*Given exercise*: Copy the records below, replacing "myFeature" with "linkFeature" and leaving everything else unchanged.

Dataset excerpts
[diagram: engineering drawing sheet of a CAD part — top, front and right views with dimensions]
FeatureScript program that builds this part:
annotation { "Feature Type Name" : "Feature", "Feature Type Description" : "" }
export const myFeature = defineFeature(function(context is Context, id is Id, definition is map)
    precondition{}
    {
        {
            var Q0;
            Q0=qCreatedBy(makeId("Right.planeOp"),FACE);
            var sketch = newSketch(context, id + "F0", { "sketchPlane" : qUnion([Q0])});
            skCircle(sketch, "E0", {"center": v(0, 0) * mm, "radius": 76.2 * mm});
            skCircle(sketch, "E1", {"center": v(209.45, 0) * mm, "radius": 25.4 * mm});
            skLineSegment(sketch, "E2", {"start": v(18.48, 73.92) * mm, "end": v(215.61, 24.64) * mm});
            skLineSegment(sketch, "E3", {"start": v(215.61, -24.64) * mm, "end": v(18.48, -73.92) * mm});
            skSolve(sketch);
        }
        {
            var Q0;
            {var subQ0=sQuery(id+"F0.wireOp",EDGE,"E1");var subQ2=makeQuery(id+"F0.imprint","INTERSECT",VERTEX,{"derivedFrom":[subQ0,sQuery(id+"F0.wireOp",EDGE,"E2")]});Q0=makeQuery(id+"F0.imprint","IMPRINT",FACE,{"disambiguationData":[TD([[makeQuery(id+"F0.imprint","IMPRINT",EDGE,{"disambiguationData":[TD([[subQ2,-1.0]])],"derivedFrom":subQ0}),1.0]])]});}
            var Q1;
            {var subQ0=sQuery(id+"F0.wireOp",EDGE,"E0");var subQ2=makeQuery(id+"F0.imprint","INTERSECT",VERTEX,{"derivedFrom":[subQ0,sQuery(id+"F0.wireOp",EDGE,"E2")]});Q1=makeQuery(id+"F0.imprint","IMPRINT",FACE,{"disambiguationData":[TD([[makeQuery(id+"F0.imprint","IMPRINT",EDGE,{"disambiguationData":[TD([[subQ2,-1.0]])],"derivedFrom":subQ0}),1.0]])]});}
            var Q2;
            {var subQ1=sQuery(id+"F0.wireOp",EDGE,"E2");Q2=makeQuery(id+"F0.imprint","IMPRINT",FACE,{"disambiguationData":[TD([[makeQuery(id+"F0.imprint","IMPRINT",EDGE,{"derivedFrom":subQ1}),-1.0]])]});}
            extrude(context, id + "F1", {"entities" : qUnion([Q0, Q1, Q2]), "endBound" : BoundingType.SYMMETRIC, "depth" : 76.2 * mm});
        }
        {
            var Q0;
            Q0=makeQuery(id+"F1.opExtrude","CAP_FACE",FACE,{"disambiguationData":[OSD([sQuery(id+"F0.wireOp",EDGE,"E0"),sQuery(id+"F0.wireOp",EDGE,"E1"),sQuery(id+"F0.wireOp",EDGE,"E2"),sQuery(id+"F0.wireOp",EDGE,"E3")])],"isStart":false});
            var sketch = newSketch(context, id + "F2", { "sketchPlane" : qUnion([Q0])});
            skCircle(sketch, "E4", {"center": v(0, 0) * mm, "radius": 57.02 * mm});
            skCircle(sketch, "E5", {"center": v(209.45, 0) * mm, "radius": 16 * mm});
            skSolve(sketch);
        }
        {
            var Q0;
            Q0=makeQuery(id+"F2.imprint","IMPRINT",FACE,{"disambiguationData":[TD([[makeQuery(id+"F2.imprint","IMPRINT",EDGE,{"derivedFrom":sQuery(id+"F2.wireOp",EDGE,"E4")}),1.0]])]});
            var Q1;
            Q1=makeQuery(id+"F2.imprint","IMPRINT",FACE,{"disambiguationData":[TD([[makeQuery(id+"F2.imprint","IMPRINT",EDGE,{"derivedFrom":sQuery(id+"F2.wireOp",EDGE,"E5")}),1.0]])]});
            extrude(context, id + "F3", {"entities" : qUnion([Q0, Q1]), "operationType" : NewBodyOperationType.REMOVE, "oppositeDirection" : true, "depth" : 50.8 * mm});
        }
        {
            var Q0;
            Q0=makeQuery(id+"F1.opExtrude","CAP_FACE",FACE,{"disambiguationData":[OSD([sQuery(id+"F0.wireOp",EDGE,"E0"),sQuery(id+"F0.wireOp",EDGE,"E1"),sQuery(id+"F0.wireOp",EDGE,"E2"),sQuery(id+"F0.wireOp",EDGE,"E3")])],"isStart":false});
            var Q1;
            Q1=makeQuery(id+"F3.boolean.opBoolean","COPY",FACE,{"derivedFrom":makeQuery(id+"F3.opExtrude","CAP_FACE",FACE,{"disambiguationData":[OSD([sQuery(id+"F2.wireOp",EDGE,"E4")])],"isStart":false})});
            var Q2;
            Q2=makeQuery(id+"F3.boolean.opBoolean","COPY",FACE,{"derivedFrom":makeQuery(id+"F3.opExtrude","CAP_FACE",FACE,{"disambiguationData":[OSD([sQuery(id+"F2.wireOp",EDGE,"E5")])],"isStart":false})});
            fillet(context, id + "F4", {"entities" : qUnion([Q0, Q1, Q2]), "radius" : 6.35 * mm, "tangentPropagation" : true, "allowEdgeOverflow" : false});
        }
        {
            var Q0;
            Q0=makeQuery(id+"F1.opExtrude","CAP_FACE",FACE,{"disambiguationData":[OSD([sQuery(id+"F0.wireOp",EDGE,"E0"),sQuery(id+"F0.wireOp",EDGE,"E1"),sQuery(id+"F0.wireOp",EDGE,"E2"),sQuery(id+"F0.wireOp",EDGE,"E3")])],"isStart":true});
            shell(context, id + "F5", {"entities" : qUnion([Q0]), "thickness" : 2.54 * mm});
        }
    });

*Result below*:
[diagram: engineering drawing sheet of a CAD part — top, front and right views with dimensions]
FeatureScript program that builds this part:
annotation { "Feature Type Name" : "Feature", "Feature Type Description" : "" }
export const linkFeature = defineFeature(function(context is Context, id is Id, definition is map)
    precondition{}
    {
        {
            var Q0;
            Q0=qCreatedBy(makeId("Right.planeOp"),FACE);
            var sketch = newSketch(context, id + "F0", { "sketchPlane" : qUnion([Q0])});
            skCircle(sketch, "E0", {"center": v(0, 0) * mm, "radius": 76.2 * mm});
            skCircle(sketch, "E1", {"center": v(209.45, 0) * mm, "radius": 25.4 * mm});
            skLineSegment(sketch, "E2", {"start": v(18.48, 73.92) * mm, "end": v(215.61, 24.64) * mm});
            skLineSegment(sketch, "E3", {"start": v(215.61, -24.64) * mm, "end": v(18.48, -73.92) * mm});
            skSolve(sketch);
        }
        {
            var Q0;
            {var subQ0=sQuery(id+"F0.wireOp",EDGE,"E1");var subQ2=makeQuery(id+"F0.imprint","INTERSECT",VERTEX,{"derivedFrom":[subQ0,sQuery(id+"F0.wireOp",EDGE,"E2")]});Q0=makeQuery(id+"F0.imprint","IMPRINT",FACE,{"disambiguationData":[TD([[makeQuery(id+"F0.imprint","IMPRINT",EDGE,{"disambiguationData":[TD([[subQ2,-1.0]])],"derivedFrom":subQ0}),1.0]])]});}
            var Q1;
            {var subQ0=sQuery(id+"F0.wireOp",EDGE,"E0");var subQ2=makeQuery(id+"F0.imprint","INTERSECT",VERTEX,{"derivedFrom":[subQ0,sQuery(id+"F0.wireOp",EDGE,"E2")]});Q1=makeQuery(id+"F0.imprint","IMPRINT",FACE,{"disambiguationData":[TD([[makeQuery(id+"F0.imprint","IMPRINT",EDGE,{"disambiguationData":[TD([[subQ2,-1.0]])],"derivedFrom":subQ0}),1.0]])]});}
            var Q2;
            {var subQ1=sQuery(id+"F0.wireOp",EDGE,"E2");Q2=makeQuery(id+"F0.imprint","IMPRINT",FACE,{"disambiguationData":[TD([[makeQuery(id+"F0.imprint","IMPRINT",EDGE,{"derivedFrom":subQ1}),-1.0]])]});}
            extrude(context, id + "F1", {"entities" : qUnion([Q0, Q1, Q2]), "endBound" : BoundingType.SYMMETRIC, "depth" : 76.2 * mm});
        }
        {
            var Q0;
            Q0=makeQuery(id+"F1.opExtrude","CAP_FACE",FACE,{"disambiguationData":[OSD([sQuery(id+"F0.wireOp",EDGE,"E0"),sQuery(id+"F0.wireOp",EDGE,"E1"),sQuery(id+"F0.wireOp",EDGE,"E2"),sQuery(id+"F0.wireOp",EDGE,"E3")])],"isStart":false});
            var sketch = newSketch(context, id + "F2", { "sketchPlane" : qUnion([Q0])});
            skCircle(sketch, "E4", {"center": v(0, 0) * mm, "radius": 57.02 * mm});
            skCircle(sketch, "E5", {"center": v(209.45, 0) * mm, "radius": 16 * mm});
            skSolve(sketch);
        }
        {
            var Q0;
            Q0=makeQuery(id+"F2.imprint","IMPRINT",FACE,{"disambiguationData":[TD([[makeQuery(id+"F2.imprint","IMPRINT",EDGE,{"derivedFrom":sQuery(id+"F2.wireOp",EDGE,"E4")}),1.0]])]});
            var Q1;
            Q1=makeQuery(id+"F2.imprint","IMPRINT",FACE,{"disambiguationData":[TD([[makeQuery(id+"F2.imprint","IMPRINT",EDGE,{"derivedFrom":sQuery(id+"F2.wireOp",EDGE,"E5")}),1.0]])]});
            extrude(context, id + "F3", {"entities" : qUnion([Q0, Q1]), "operationType" : NewBodyOperationType.REMOVE, "oppositeDirection" : true, "depth" : 50.8 * mm});
        }
        {
            var Q0;
            Q0=makeQuery(id+"F1.opExtrude","CAP_FACE",FACE,{"disambiguationData":[OSD([sQuery(id+"F0.wireOp",EDGE,"E0"),sQuery(id+"F0.wireOp",EDGE,"E1"),sQuery(id+"F0.wireOp",EDGE,"E2"),sQuery(id+"F0.wireOp",EDGE,"E3")])],"isStart":false});
            var Q1;
            Q1=makeQuery(id+"F3.boolean.opBoolean","COPY",FACE,{"derivedFrom":makeQuery(id+"F3.opExtrude","CAP_FACE",FACE,{"disambiguationData":[OSD([sQuery(id+"F2.wireOp",EDGE,"E4")])],"isStart":false})});
            var Q2;
            Q2=makeQuery(id+"F3.boolean.opBoolean","COPY",FACE,{"derivedFrom":makeQuery(id+"F3.opExtrude","CAP_FACE",FACE,{"disambiguationData":[OSD([sQuery(id+"F2.wireOp",EDGE,"E5")])],"isStart":false})});
            fillet(context, id + "F4", {"entities" : qUnion([Q0, Q1, Q2]), "radius" : 6.35 * mm, "tangentPropagation" : true, "allowEdgeOverflow" : false});
        }
        {
            var Q0;
            Q0=makeQuery(id+"F1.opExtrude","CAP_FACE",FACE,{"disambiguationData":[OSD([sQuery(id+"F0.wireOp",EDGE,"E0"),sQuery(id+"F0.wireOp",EDGE,"E1"),sQuery(id+"F0.wireOp",EDGE,"E2"),sQuery(id+"F0.wireOp",EDGE,"E3")])],"isStart":true});
            shell(context, id + "F5", {"entities" : qUnion([Q0]), "thickness" : 2.54 * mm});
        }
    });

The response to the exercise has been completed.